Gospodarka

"Sprzedajecie w ogóle samochody?". Nowa reklama Jaguara oburzyła miliony internautów

opublikowano:
Bez nazwy.webp
Nowa reklama poruszyła internautów - ale raczej nie tak, jak chcieli marketingowcy (zrzut ekranu z X.com\Jaguar)
Jaguar zaprezentował w sieci nową reklamę. Nie spotkała się z ciepłym przyjęciem internautów.

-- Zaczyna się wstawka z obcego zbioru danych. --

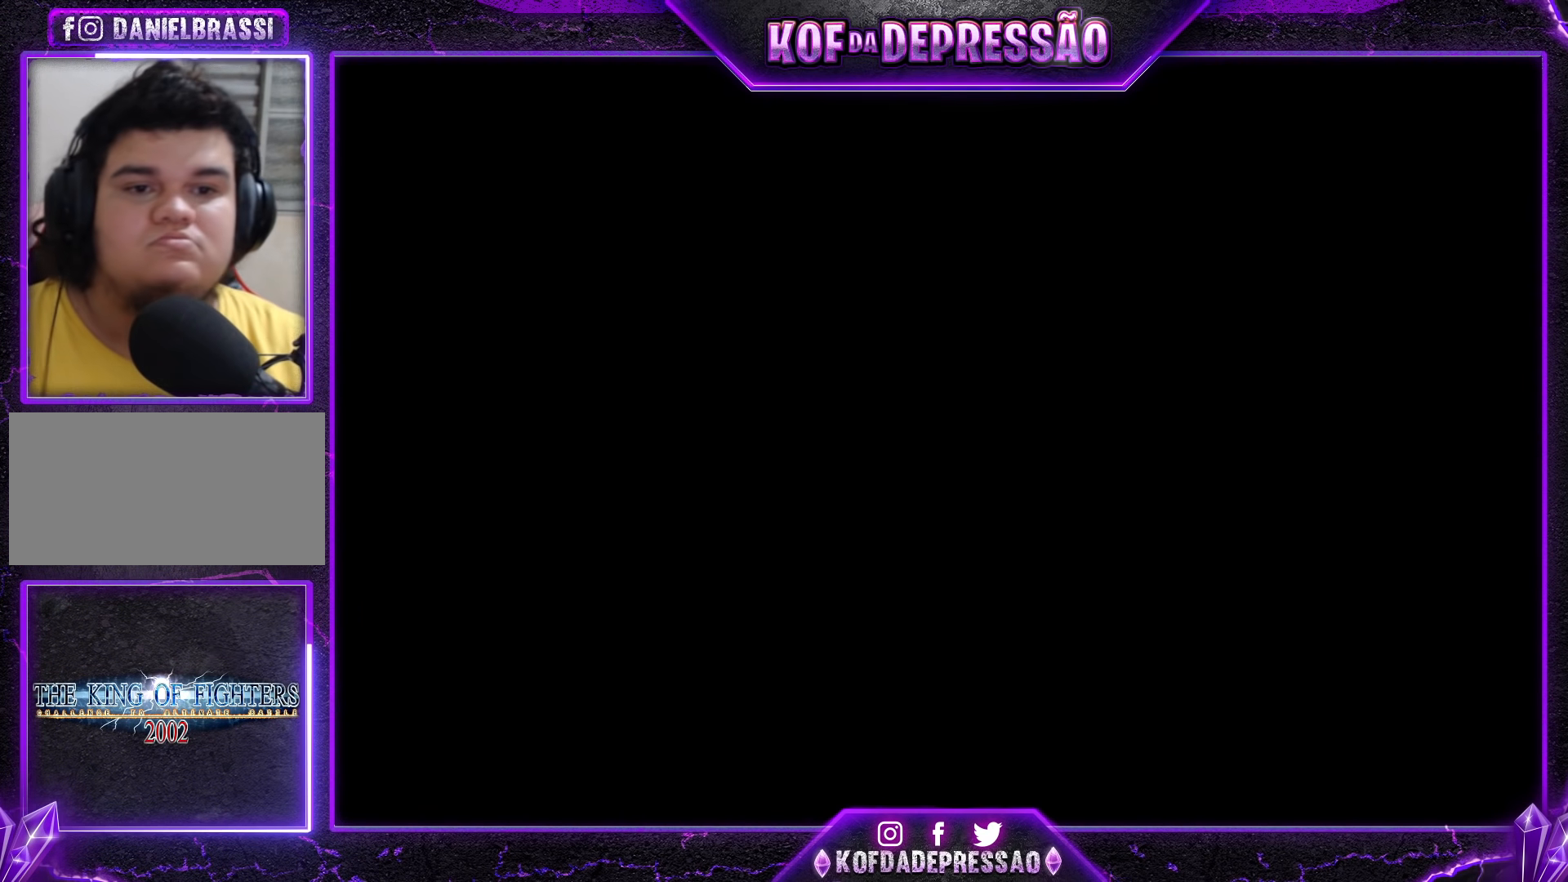
{"buttons": [], "left_stick": "center", "events": [[50, "CROSS", "down"], [50, "R1", "down"], [50, "SQUARE", "down"], [50, "TRIANGLE", "down"], [100, "R1", "up"], [117, "CROSS", "up"], [117, "SQUARE", "up"], [117, "TRIANGLE", "up"], [217, "CROSS", "down"], [217, "R1", "down"], [217, "SQUARE", "down"], [217, "TRIANGLE", "down"], [283, "R1", "up"], [283, "TRIANGLE", "up"], [300, "CROSS", "up"], [300, "SQUARE", "up"], [383, "CROSS", "down"], [383, "R1", "down"], [383, "SQUARE", "down"], [383, "TRIANGLE", "down"], [467, "CROSS", "up"], [467, "R1", "up"], [467, "SQUARE", "up"], [467, "TRIANGLE", "up"]]}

Jaguar to jedna z najsłynniejszych brytyjskich firm motoryzacyjnych. Postała w 1935 roku, chcoaż obecnej nazwy używa od 1945 roku. Specjalizowała się w budowie samochodów sportowych i limuzyn, które były dostępne dla „normalnych” ludzi, a nie tylko milionerów. Ich samochody świetnie radziły sobie także na torach wyścigowych, dwukrotnie wygrały legendarny wyścig Le Mans.

Nowy wizerunek

 Jaguar wielokrotnie zmieniał właścicieli. Obecnie jest własnością indyjskiego koncernu Tata Motors. Od kilku lat sprzedaż ich samochodów nie jest jednak zbyt duża i firma praktycznie nie przynosi zysków. Z tego względu Jaguar postanowił przejść rebranding, zrywając z filozofią „dużej wartości za małe pieniądze”. W połowie roku zatrzymali produkcję wszystkich modeli poza elektrycznym F-Pace, a od przyszłego roku mają zamiar produkować wyłącznie luksusowe samochody elektryczne. W tym miesiącu pokazali też nowe, dużo bardziej minimalistyczne logo.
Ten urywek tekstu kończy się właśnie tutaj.